> _Exercise material_

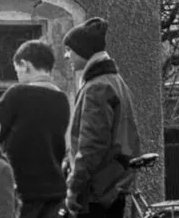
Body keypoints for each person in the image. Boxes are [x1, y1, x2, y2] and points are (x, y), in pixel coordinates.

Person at [60, 18, 141, 218]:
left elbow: (91, 146)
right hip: (112, 188)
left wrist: (73, 187)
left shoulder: (96, 87)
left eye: (70, 50)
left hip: (95, 193)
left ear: (84, 51)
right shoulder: (115, 82)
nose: (66, 55)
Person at [0, 40, 70, 218]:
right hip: (54, 189)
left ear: (25, 65)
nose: (18, 76)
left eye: (17, 70)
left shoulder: (17, 94)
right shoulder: (62, 100)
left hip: (22, 188)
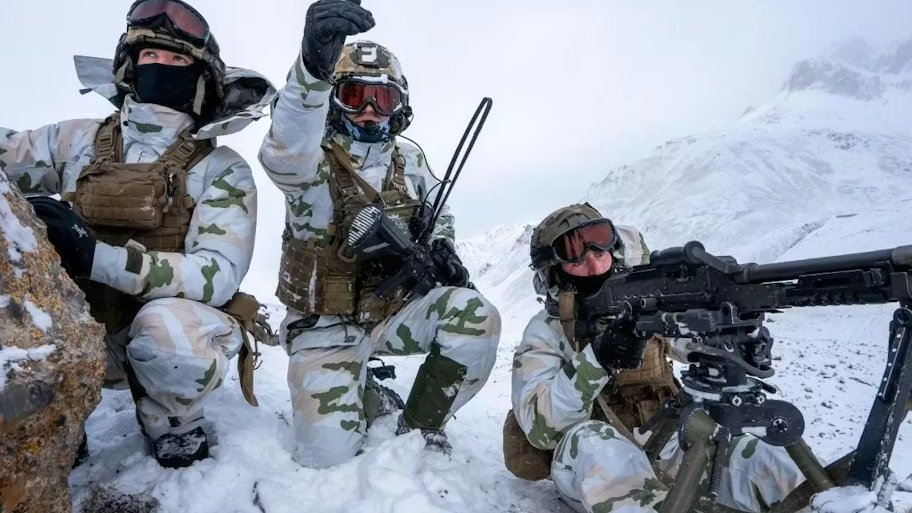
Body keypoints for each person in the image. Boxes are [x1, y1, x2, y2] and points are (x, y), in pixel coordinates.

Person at [0, 0, 275, 468]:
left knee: (169, 333)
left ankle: (170, 422)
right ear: (130, 67)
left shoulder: (221, 168)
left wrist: (95, 257)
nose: (160, 66)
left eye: (177, 59)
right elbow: (10, 158)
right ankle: (55, 418)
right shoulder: (77, 140)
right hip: (81, 329)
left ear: (200, 77)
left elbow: (215, 274)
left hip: (159, 340)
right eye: (150, 55)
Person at [258, 0, 501, 468]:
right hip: (324, 328)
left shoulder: (409, 160)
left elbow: (439, 209)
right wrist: (311, 70)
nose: (369, 112)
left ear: (400, 107)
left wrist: (442, 247)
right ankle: (362, 388)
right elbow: (281, 152)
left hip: (390, 314)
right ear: (333, 101)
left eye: (382, 100)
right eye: (354, 96)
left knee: (474, 316)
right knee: (327, 458)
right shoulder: (310, 161)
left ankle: (419, 428)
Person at [506, 203, 804, 512]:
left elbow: (688, 342)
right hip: (589, 460)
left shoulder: (641, 299)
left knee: (766, 459)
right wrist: (598, 360)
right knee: (595, 443)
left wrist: (730, 333)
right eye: (577, 259)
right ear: (554, 273)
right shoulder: (545, 331)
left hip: (669, 443)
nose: (594, 265)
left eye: (599, 250)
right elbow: (541, 428)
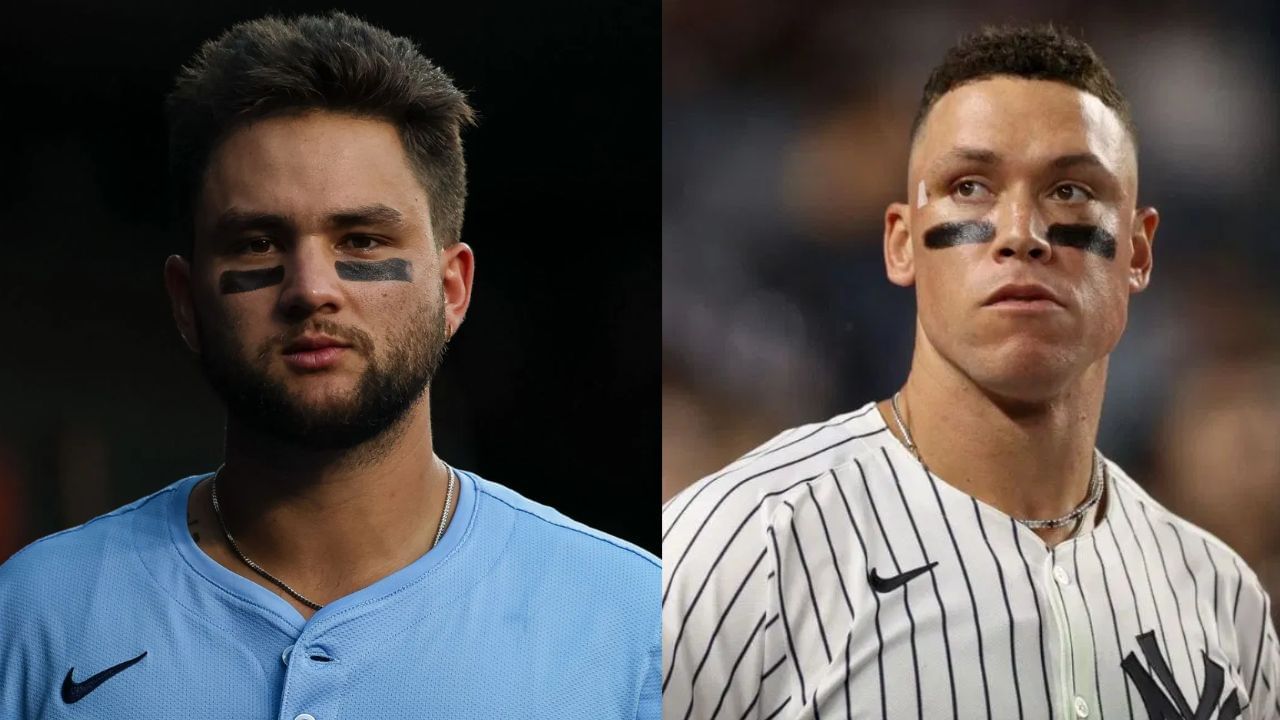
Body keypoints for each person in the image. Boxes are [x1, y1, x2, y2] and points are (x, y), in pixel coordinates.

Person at [0, 12, 659, 718]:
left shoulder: (632, 626)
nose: (311, 287)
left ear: (453, 289)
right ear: (186, 302)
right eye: (257, 242)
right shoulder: (37, 616)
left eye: (364, 239)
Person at [663, 25, 1279, 720]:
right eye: (971, 186)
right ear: (901, 245)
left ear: (1138, 252)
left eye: (1071, 190)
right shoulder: (743, 547)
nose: (1021, 232)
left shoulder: (1223, 599)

> _Goal of the exercise_
Beginning with the line that holds "left eye: (17, 70)" and continuing to the end of the entries above, set down each line exactly, both ends included; include no pictures.

> _Response_
left eye: (17, 70)
left shoulder: (17, 94)
right shoulder: (62, 100)
left hip: (22, 188)
Body keypoints for each person in the image. Boxes are [x1, y1, x2, y2] and points are (x, y), in pixel coordinates.

Person at [0, 0, 275, 468]:
left knee: (169, 333)
left ankle: (170, 422)
right ear: (130, 67)
left shoulder: (221, 168)
left wrist: (95, 257)
nose: (160, 66)
left eye: (177, 59)
right elbow: (10, 158)
right ankle: (55, 418)
right shoulder: (77, 140)
right hip: (81, 329)
left ear: (200, 77)
left elbow: (215, 274)
left hip: (159, 340)
right eye: (150, 55)
Person at [258, 0, 501, 468]:
right hip: (324, 328)
left shoulder: (409, 160)
left elbow: (439, 209)
right wrist: (311, 70)
nose: (369, 112)
left ear: (400, 107)
left wrist: (442, 247)
right ankle: (362, 388)
right elbow: (281, 152)
left hip: (390, 314)
right ear: (333, 101)
left eye: (382, 100)
right eye: (354, 96)
left knee: (474, 316)
right knee: (327, 458)
right shoulder: (310, 161)
left ankle: (419, 428)
Person at [506, 203, 804, 512]:
left elbow: (688, 342)
right hip: (589, 460)
left shoulder: (641, 299)
left knee: (766, 459)
right wrist: (598, 360)
right knee: (595, 443)
left wrist: (730, 333)
right eye: (577, 259)
right ear: (554, 273)
right shoulder: (545, 331)
left hip: (669, 443)
nose: (594, 265)
left eye: (599, 250)
right elbow: (541, 428)
Body keypoints for each person in the image. Boxes are [x1, y1, x2, y2] and points are (x, y), in pixel coordinates.

Person at [0, 12, 659, 718]:
left shoulder: (632, 626)
nose: (311, 287)
left ear: (453, 289)
right ear: (186, 302)
right eye: (257, 242)
right shoulder: (37, 616)
left eye: (364, 239)
Person at [663, 25, 1279, 720]:
right eye: (971, 186)
right ear: (901, 245)
left ear: (1138, 252)
left eye: (1071, 190)
right shoulder: (743, 547)
nose: (1021, 232)
left shoulder: (1223, 599)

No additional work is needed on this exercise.